Record excerpts.
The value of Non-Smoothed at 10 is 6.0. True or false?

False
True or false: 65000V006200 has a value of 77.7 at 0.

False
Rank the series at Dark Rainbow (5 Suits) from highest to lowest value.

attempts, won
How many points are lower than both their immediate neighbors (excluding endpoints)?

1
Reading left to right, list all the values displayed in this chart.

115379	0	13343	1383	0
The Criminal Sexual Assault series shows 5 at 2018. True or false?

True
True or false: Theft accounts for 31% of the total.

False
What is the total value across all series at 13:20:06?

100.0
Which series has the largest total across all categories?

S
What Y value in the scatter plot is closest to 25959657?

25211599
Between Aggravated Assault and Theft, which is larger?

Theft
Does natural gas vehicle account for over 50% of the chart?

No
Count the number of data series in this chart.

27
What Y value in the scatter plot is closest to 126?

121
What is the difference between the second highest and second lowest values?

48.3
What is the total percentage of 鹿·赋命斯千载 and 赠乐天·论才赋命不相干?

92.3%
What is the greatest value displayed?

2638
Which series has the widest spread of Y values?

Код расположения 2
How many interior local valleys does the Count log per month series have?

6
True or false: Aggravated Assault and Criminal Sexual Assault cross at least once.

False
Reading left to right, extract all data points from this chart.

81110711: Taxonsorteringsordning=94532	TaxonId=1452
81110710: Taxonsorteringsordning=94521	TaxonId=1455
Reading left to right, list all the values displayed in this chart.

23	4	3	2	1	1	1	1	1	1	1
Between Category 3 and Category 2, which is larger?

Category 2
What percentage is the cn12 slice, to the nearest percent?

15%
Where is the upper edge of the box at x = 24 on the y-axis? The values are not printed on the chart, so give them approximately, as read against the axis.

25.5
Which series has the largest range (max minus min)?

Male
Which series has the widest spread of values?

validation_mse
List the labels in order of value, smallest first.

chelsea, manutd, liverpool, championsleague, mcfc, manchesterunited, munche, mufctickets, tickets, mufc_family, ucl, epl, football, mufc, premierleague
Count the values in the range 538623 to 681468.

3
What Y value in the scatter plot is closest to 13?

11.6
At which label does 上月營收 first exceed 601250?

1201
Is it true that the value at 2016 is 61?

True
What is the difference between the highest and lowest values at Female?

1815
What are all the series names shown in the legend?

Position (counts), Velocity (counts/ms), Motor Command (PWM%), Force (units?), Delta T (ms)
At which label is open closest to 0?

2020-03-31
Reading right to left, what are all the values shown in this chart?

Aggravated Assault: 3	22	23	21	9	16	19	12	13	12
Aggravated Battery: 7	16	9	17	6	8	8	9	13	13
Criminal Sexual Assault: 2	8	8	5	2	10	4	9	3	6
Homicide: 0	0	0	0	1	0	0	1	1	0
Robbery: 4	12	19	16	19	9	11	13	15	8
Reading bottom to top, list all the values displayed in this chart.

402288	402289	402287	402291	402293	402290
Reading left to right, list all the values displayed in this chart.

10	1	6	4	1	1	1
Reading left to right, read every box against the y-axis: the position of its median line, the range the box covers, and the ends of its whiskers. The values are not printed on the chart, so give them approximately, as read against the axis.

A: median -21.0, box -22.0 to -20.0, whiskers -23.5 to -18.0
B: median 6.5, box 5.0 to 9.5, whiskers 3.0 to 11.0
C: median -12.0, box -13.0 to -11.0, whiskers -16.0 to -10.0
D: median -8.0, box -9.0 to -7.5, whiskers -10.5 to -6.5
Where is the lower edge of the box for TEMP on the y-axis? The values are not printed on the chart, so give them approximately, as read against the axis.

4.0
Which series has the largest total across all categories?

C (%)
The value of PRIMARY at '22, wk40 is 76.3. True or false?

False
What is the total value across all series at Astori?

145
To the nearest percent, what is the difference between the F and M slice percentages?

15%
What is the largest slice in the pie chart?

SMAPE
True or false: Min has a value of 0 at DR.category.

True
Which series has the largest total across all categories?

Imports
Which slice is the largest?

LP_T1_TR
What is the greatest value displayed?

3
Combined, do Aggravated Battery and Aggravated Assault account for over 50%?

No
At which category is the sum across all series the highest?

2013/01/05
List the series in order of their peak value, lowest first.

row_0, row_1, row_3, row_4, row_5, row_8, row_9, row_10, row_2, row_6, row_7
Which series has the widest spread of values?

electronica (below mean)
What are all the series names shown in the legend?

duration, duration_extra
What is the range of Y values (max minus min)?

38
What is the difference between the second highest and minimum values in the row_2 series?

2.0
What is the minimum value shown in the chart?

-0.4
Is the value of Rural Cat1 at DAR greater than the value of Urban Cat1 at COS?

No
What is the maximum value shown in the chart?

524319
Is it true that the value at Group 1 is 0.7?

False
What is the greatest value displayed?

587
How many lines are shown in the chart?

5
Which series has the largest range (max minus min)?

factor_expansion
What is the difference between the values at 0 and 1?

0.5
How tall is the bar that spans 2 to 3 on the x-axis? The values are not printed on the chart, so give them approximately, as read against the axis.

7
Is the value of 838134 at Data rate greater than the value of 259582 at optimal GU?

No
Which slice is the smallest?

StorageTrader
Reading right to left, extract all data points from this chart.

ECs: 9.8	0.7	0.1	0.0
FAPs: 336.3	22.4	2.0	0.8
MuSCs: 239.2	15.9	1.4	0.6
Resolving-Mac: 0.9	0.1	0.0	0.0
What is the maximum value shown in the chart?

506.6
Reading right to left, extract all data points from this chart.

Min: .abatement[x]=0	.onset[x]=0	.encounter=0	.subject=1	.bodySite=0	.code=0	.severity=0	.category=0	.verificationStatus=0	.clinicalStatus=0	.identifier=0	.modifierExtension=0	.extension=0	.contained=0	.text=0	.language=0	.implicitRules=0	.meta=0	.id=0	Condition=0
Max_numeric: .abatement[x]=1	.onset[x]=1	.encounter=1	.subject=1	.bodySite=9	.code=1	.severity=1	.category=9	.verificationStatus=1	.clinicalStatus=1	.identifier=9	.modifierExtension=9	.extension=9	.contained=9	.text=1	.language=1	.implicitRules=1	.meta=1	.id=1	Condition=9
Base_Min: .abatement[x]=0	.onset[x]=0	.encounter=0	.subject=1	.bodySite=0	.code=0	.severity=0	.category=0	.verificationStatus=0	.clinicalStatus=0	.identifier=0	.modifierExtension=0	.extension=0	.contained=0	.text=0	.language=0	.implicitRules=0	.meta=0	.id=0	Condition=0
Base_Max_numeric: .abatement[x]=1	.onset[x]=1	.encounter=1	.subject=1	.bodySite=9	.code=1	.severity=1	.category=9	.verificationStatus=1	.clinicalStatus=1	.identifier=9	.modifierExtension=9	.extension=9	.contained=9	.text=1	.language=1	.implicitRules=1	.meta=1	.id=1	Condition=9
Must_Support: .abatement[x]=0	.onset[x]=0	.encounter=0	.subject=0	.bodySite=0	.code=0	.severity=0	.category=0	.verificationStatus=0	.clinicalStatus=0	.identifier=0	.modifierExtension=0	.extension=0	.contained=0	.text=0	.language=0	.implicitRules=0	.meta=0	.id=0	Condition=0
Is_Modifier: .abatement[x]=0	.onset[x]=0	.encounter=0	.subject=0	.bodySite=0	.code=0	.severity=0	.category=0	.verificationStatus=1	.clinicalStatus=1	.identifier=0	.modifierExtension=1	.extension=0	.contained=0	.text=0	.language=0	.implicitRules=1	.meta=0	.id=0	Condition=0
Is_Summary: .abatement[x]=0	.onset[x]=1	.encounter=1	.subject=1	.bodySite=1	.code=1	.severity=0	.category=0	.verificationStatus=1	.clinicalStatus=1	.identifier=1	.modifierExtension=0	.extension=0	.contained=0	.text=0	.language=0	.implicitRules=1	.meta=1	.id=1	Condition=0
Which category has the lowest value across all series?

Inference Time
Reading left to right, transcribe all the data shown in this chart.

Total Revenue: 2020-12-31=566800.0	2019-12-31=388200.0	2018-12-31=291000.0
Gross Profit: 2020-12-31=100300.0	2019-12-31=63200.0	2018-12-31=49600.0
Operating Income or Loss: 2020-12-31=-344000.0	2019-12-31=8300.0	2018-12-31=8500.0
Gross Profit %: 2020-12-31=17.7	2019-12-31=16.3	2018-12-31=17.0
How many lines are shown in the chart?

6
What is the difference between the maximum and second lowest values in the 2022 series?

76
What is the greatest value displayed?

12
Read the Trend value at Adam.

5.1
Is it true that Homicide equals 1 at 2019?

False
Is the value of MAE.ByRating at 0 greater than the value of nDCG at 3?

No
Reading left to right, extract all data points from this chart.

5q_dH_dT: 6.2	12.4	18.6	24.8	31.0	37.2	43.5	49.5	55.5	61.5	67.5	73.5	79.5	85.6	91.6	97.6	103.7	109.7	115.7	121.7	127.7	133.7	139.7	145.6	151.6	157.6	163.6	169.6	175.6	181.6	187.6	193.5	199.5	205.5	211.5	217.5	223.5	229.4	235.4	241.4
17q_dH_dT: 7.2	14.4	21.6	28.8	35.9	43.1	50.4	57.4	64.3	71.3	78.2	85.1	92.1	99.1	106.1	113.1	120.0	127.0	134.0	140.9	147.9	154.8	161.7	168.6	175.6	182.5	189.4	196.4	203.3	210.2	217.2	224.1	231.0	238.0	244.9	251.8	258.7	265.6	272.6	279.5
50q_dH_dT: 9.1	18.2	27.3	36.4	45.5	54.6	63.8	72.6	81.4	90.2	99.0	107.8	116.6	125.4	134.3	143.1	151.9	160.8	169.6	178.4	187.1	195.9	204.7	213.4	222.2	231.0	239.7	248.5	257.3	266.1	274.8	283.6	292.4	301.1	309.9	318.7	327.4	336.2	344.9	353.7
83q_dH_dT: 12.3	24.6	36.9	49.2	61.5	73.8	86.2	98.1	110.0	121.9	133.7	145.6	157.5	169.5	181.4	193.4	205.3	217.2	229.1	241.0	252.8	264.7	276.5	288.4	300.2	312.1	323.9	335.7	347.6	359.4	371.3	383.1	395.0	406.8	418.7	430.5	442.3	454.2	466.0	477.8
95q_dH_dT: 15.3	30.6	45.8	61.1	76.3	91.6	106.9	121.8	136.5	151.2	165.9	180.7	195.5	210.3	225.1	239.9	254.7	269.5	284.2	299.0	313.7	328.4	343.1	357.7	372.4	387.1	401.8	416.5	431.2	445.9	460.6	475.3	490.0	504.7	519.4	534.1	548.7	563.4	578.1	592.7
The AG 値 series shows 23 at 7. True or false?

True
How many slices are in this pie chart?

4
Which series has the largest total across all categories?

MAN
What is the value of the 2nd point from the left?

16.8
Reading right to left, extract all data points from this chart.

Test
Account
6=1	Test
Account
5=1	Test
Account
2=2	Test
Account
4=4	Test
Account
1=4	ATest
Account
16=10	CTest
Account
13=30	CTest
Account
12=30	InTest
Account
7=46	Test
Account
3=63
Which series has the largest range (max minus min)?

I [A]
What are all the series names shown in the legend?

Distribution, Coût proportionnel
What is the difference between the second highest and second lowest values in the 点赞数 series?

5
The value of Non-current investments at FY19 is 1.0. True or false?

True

Work item. Duplicate the entries above word for word, from the very first line through the line containing "How many points", both ends included.

Solution to the problem.
The value of Non-Smoothed at 10 is 6.0. True or false?

False
True or false: 65000V006200 has a value of 77.7 at 0.

False
Rank the series at Dark Rainbow (5 Suits) from highest to lowest value.

attempts, won
How many points are lower than both their immediate neighbors (excluding endpoints)?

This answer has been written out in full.